§ Exercise aim: Reproduce the material verbatim, starting at the line containing "Reading right to" and ending at the line containing "What is the difference", including both of those lines and nothing beyond them. Leave out the pictures.

The input START

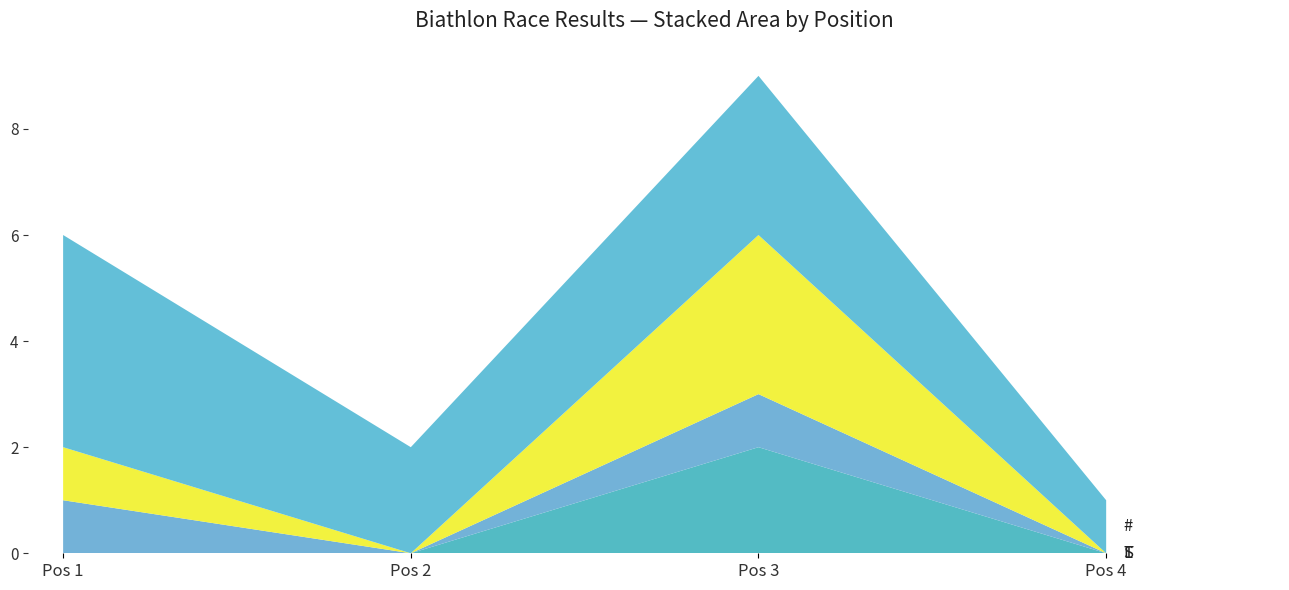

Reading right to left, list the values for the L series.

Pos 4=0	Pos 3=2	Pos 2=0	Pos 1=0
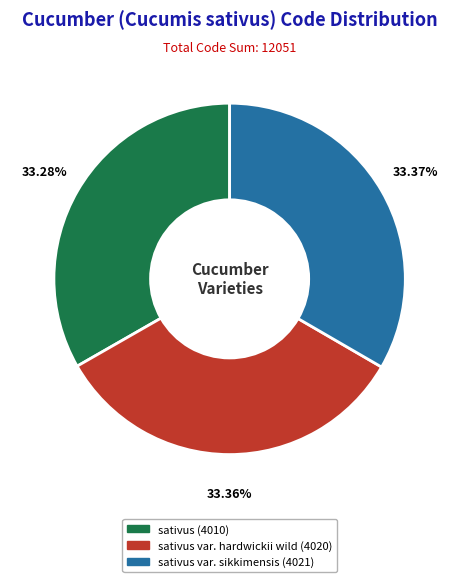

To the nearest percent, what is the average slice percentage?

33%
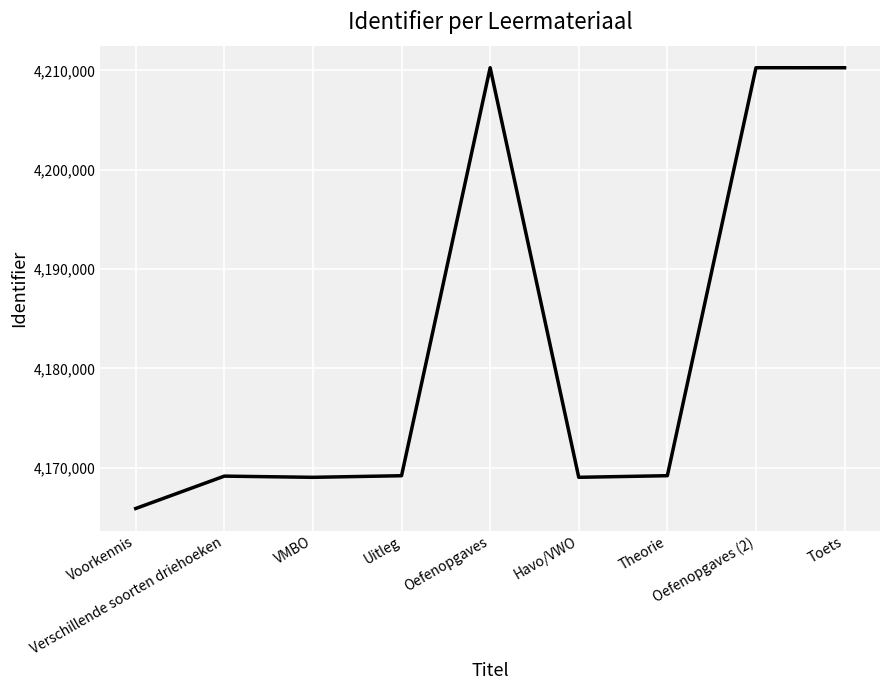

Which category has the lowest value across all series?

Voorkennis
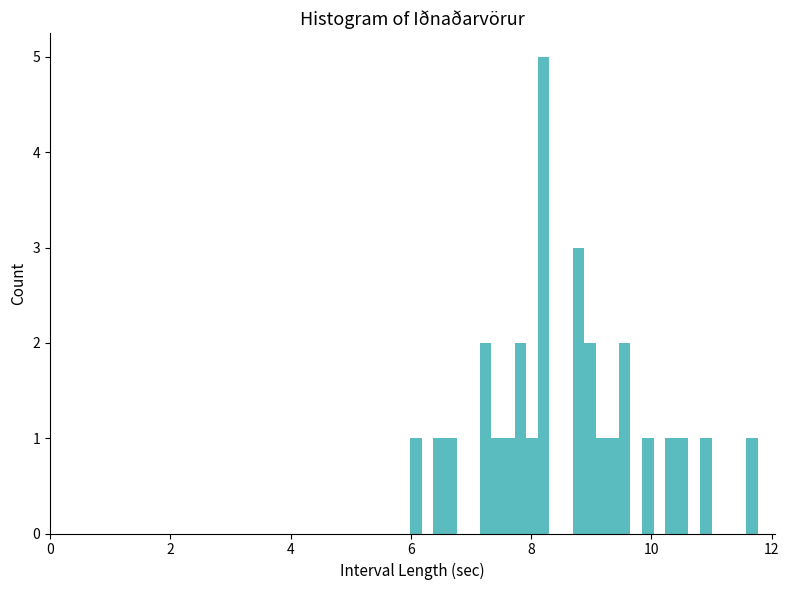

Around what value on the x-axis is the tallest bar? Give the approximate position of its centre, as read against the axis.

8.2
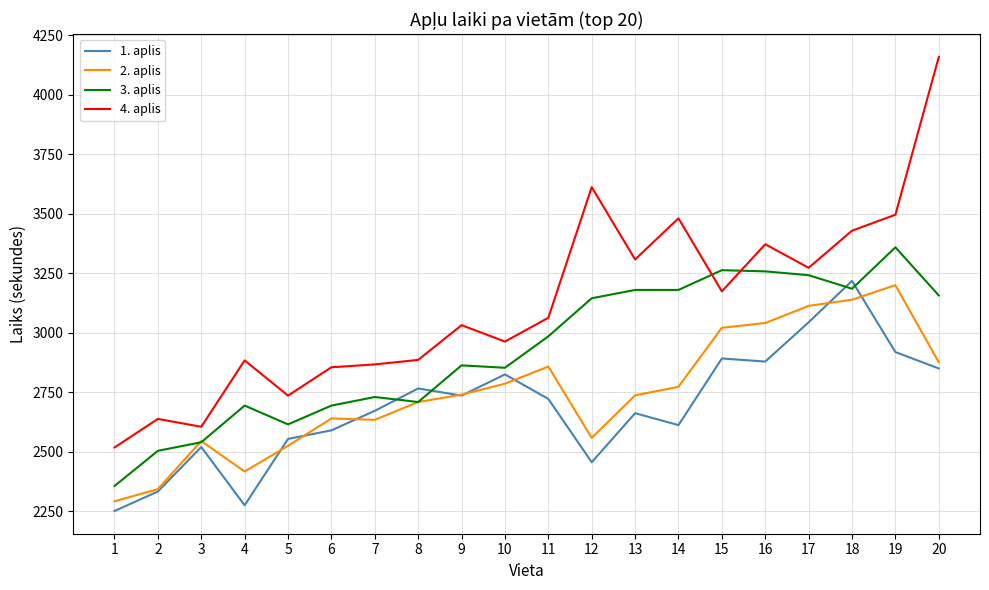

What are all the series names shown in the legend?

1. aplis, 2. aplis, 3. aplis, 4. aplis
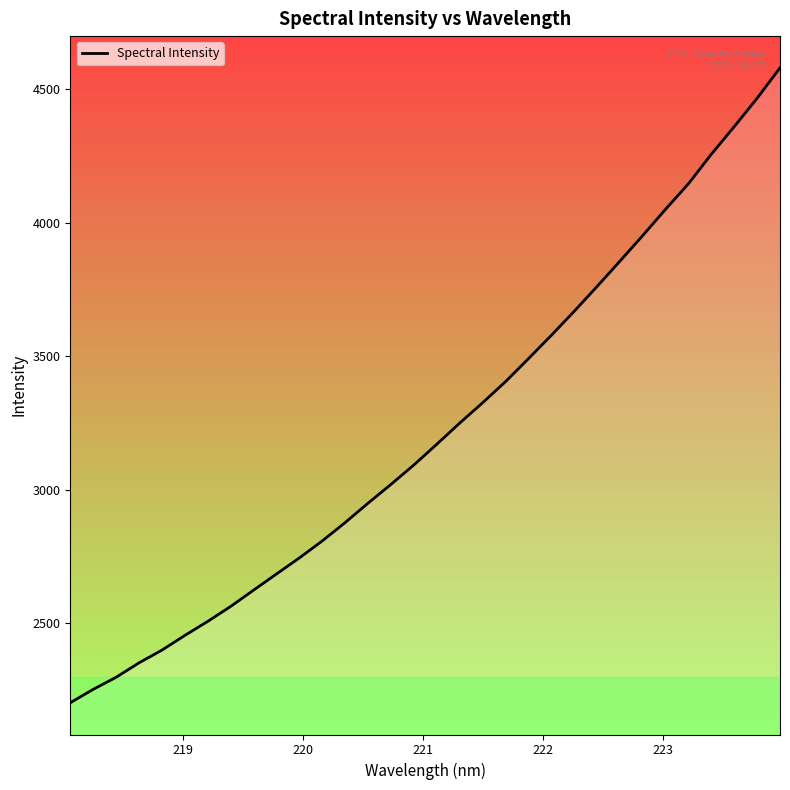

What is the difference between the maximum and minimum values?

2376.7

The input END
The input START

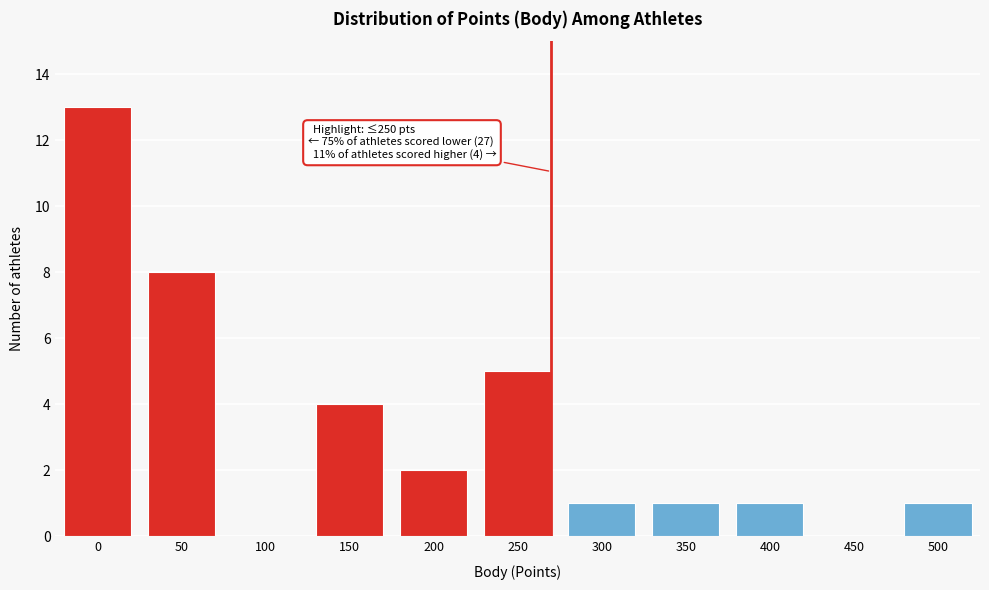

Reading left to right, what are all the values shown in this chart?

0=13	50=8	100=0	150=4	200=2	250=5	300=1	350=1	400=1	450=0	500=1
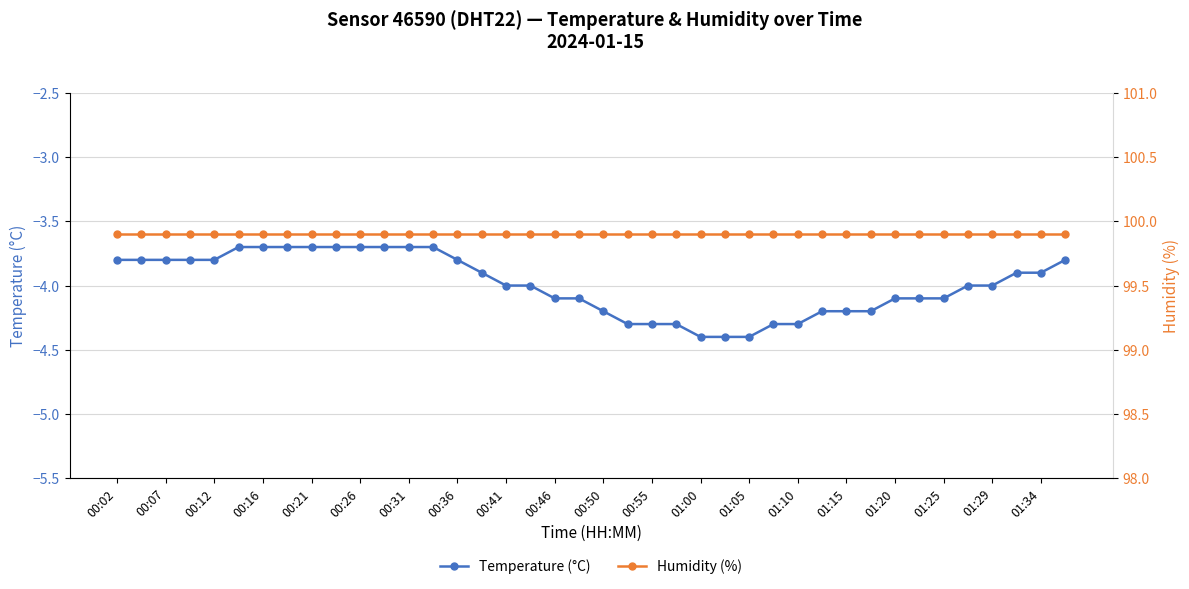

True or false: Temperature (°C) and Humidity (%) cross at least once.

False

The input END

§ Written reply:
Reading right to left, list the values for the L series.

Pos 4=0	Pos 3=2	Pos 2=0	Pos 1=0

To the nearest percent, what is the average slice percentage?

33%

Which category has the lowest value across all series?

Voorkennis

Around what value on the x-axis is the tallest bar? Give the approximate position of its centre, as read against the axis.

8.2

What are all the series names shown in the legend?

1. aplis, 2. aplis, 3. aplis, 4. aplis

What is the difference between the maximum and minimum values?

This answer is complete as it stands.